» **BRIEF**: Up to and including the line with "SODIUM CHLORIDE, CAPRYL/CAPRAMIDOPROPYL", output the records exactly as they appear.

SOURCE DATA below:

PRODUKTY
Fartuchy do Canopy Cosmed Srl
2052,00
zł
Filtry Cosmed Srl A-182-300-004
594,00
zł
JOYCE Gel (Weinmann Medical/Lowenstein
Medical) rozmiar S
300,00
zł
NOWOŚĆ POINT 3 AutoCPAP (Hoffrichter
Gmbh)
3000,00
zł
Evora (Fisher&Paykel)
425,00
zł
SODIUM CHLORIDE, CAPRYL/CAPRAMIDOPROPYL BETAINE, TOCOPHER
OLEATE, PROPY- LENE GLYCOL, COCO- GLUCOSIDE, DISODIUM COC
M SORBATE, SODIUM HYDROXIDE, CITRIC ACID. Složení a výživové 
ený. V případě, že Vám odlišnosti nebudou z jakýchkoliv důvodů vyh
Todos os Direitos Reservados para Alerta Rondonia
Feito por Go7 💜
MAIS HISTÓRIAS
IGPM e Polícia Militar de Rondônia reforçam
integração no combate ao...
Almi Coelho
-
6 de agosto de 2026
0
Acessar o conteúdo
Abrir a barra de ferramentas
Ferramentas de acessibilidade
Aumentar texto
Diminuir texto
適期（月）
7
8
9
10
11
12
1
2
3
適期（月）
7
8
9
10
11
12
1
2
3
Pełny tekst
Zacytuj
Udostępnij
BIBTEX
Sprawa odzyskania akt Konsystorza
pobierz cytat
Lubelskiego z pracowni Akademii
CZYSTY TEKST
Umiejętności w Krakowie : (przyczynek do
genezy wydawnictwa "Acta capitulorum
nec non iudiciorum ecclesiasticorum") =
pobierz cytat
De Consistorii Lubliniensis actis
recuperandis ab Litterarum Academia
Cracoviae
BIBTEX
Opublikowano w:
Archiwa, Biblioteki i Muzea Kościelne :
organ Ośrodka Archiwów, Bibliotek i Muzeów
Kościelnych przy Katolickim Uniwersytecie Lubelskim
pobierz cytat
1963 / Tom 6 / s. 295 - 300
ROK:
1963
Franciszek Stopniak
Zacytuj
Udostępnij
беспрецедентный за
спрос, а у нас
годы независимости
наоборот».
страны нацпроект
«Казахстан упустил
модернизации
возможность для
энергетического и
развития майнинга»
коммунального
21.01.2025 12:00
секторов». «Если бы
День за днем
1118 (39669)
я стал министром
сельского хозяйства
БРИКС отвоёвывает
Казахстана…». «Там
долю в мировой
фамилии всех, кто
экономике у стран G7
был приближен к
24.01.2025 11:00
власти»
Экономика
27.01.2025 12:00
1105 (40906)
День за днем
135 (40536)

End of SOURCE DATA.

» **COMPLETED EXERCISE**:
PRODUKTY
Fartuchy do Canopy Cosmed Srl
2052,00
zł
Filtry Cosmed Srl A-182-300-004
594,00
zł
JOYCE Gel (Weinmann Medical/Lowenstein
Medical) rozmiar S
300,00
zł
NOWOŚĆ POINT 3 AutoCPAP (Hoffrichter
Gmbh)
3000,00
zł
Evora (Fisher&Paykel)
425,00
zł
SODIUM CHLORIDE, CAPRYL/CAPRAMIDOPROPYL BETAINE, TOCOPHER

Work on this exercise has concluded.